1) Given $L_1$ is a regular language and $L_2$ is a non-regular language, the intersection of $L_1$ and $L_2$ is a finite language, how to prove that the union of $L_1$ and $L_2$ is a non-regular language?

2) Given $L_1$ is a regular language and $L_2$ is a non-regular language, the intersection of $L_1$ and $L_2$ is an infinite language, how to prove that the union of $L_1$ and $L_2$ is a regular language.

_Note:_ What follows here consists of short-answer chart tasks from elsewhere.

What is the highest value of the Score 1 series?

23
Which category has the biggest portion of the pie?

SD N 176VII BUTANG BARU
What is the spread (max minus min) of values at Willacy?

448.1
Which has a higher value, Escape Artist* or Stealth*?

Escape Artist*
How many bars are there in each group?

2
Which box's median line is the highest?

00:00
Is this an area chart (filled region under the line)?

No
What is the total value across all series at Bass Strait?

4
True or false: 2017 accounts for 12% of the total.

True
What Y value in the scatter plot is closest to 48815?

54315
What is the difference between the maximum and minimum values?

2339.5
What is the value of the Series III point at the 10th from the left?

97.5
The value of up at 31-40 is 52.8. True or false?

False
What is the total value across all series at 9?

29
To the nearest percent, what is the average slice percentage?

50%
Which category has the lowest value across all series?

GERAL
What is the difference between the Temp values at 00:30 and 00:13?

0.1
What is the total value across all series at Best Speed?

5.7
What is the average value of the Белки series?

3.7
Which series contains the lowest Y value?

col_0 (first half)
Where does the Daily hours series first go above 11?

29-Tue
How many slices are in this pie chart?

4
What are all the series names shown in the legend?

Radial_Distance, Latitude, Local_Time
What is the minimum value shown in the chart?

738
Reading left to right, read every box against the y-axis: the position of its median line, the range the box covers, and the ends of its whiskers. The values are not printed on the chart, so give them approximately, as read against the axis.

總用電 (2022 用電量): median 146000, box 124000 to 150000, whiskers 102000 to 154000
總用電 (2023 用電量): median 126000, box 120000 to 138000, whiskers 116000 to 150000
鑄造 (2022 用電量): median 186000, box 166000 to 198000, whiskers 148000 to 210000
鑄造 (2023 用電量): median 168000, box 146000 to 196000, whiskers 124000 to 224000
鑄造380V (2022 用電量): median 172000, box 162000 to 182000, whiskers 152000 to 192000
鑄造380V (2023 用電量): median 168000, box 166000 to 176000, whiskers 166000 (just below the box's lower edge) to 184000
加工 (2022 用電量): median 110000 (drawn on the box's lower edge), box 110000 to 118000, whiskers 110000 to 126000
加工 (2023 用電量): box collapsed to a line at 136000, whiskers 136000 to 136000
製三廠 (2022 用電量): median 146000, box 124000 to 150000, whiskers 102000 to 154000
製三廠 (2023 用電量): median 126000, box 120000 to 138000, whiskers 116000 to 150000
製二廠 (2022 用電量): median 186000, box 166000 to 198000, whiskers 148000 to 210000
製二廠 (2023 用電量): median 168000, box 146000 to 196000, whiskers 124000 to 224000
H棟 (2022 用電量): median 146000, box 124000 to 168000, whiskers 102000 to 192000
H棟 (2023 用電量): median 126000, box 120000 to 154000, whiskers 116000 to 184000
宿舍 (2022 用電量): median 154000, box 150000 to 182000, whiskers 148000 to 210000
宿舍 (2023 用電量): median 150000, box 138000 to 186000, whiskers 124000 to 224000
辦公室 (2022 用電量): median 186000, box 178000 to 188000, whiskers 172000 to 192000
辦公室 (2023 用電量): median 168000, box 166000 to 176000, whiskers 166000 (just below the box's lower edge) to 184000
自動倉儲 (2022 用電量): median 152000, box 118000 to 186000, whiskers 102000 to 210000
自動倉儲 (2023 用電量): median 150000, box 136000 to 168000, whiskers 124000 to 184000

I have tried my best to prove this, I tried pumping lemma and Demorgan's law and haven't worked it out. Asking for help with sincerity.

Answer 1

1) is equivalent to the following claim

Let $L_1$ be a regular language, $L_2$ any language. Assume that $L_1 \cup L_2$ is regular and that $L_1 \cap L_2$ is finite. Then $L_2$ is regular.

This is easy to prove.

2) is false.

Take $L_1$ an infinite regular language, $L_2$ the union of $L_1$ and a non-regular language over a totally different alphabet. Then $L_1 \cap L_2 = L_1$ is infinite and $L_1 \cup L_2 = L_2$ is non-regular.

Answer 2

(1) Observe that $$L_2 = \bigl((L_1 \cup L_2) \setminus L_1\bigr) \cup (L_1 \cap L_2))$$ Therefore, if $L_1$, $L_1 \cup L_2$ and $L_1 \cap L_2$ are regular, so is $L_2$. In your case, $L_1 \cap L_2$ is finite and hence regular. Thus if $L_1 \cup L_2$ were regular, then $L_2$ would also be regular.

(2) is false, even on a one-letter alphabet. Take $L_1 = (a^2)^*$ and $L_2 = (a^2)^* \cup \{a^p \mid \text{$p$ prime}\}$. Then $L_1 \cap L_2 = L_1$ is infinite (and regular!), but $L_1 \cup L_2 = L_2$ is nonregular.